Campagne « Oui, je le veux » de Grâce Kutino : quand une jeunesse désœuvrée sert de marchepied aux intérêts politiques

Campagne « Oui, je le veux » de Grâce Kutino : quand une jeunesse désœuvrée sert de marchepied aux intérêts politiques

Par Charles Muhindo

La ministre de la Jeunesse et de l’Éveil patriotique, Grâce Kutino, a mobilisé, mercredi 12 août à Kinshasa, plusieurs jeunes dans le cadre de sa campagne « Oui, je le veux », en faveur du changement de la Constitution. Cette mobilisation intervient alors que le débat sur une éventuelle révision du texte constitutionnel continue de diviser les Congolais.

Pour la ministre, la jeunesse est prête à accompagner le président Félix Tshisekedi dans cette démarche.

«« Cette jeunesse est prête à vous accompagner jusqu’au bout ! Nous voulons une jeunesse au cœur des décisions, de l’emploi et de l’entrepreneuriat, pour un Congo refondé, sécurisé et tourné vers l’avenir », a-t-elle déclaré.»

Mais quelle jeunesse accompagne réellement cette campagne ? C’est là que la démarche de Grâce Kutino soulève des interrogations.

En RDC, une grande partie de la jeunesse reste confrontée au chômage, à la précarité et au manque de financement pour les petites initiatives entrepreneuriales. Dans plusieurs régions du pays, l’insécurité constitue également une préoccupation majeure. Pour beaucoup de jeunes, les attentes sont donc d’abord liées à l’emploi, à la sécurité, à l’accès aux opportunités et à l’amélioration des conditions de vie.

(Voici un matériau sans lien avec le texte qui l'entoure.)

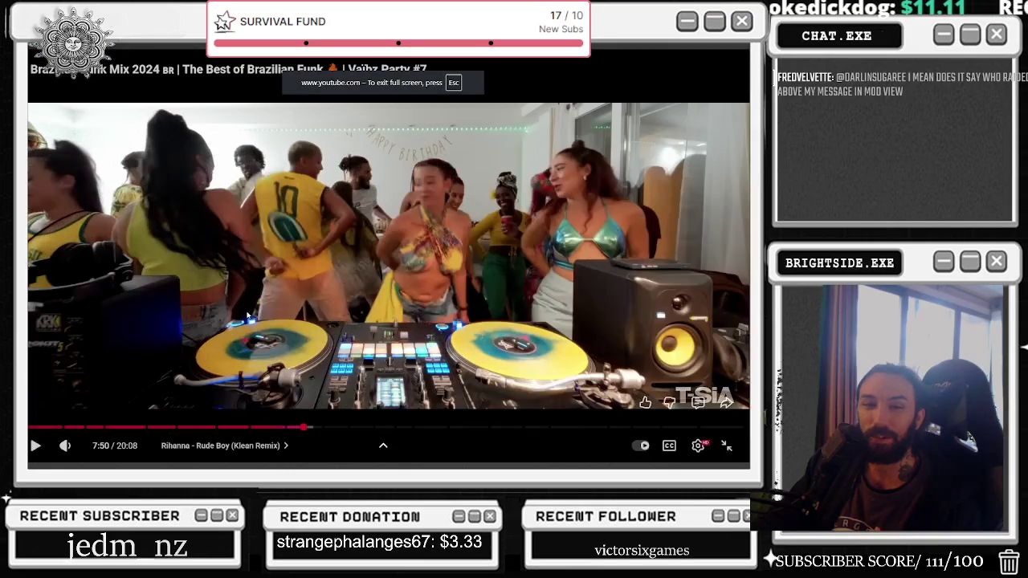
{"action": "key", "text": "space"}
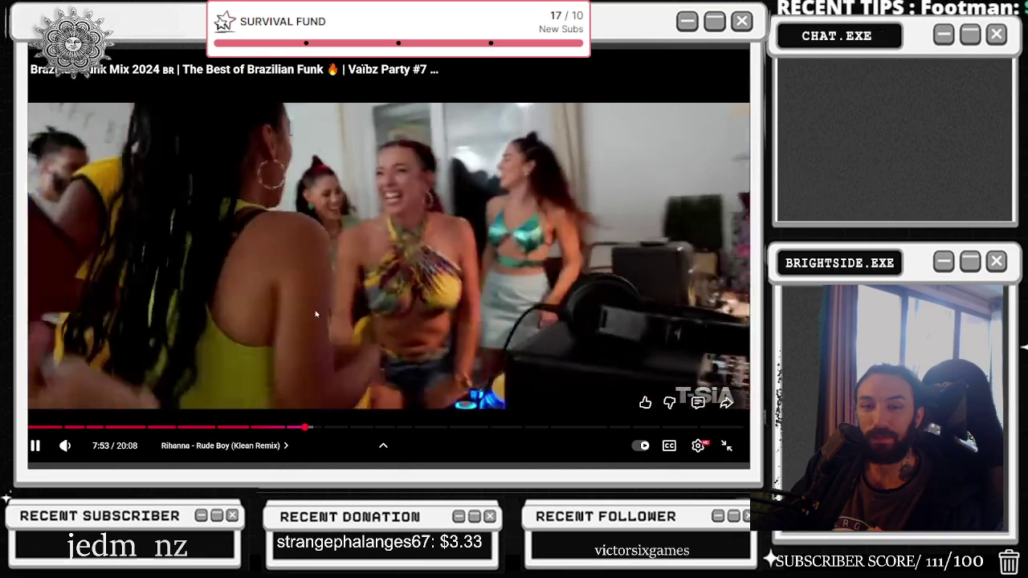
{"action": "key", "text": "space"}
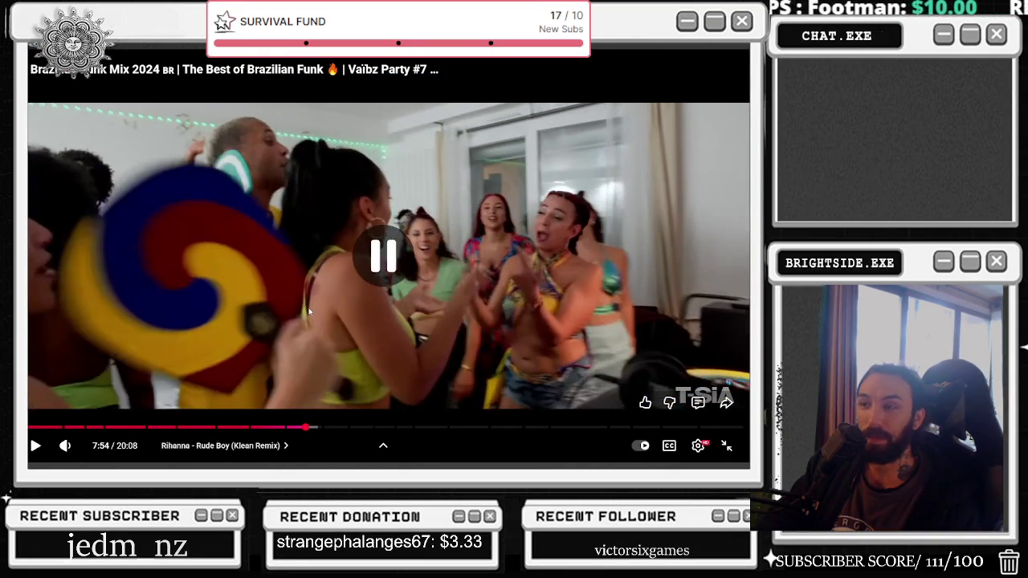
{"action": "key", "text": "Left"}
{"action": "key", "text": "space"}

Rien ne permet, à ce stade, d’affirmer que cette mobilisation représente l’ensemble de la jeunesse congolaise. Aucune consultation nationale de grande ampleur ne semble avoir établi une position commune des jeunes sur le changement de la Constitution. La jeunesse congolaise est plurielle : certains soutiennent le pouvoir, d’autres l’opposition, tandis qu’une grande partie reste éloignée des formations politiques.

Présenter une mobilisation ponctuelle comme l’expression de toute une génération relève donc d’une lecture pour le moins discutable.

«« Nous voulons être des acteurs et non de simples spectateurs de l’avenir de notre pays. Nous voulons une jeunesse qui participe aux décisions et qui accompagne les actions visant à construire un Congo sécurisé et tourné vers l’avenir », a encore soutenu la ministre.»

Pourtant, depuis des années, les jeunes sont régulièrement sollicités pour remplir les salles et les stades, brandir des drapeaux et participer aux manifestations politiques. Une fois les rassemblements terminés, leurs difficultés, elles, demeurent : chômage, manque de financement, précarité et absence de perspectives.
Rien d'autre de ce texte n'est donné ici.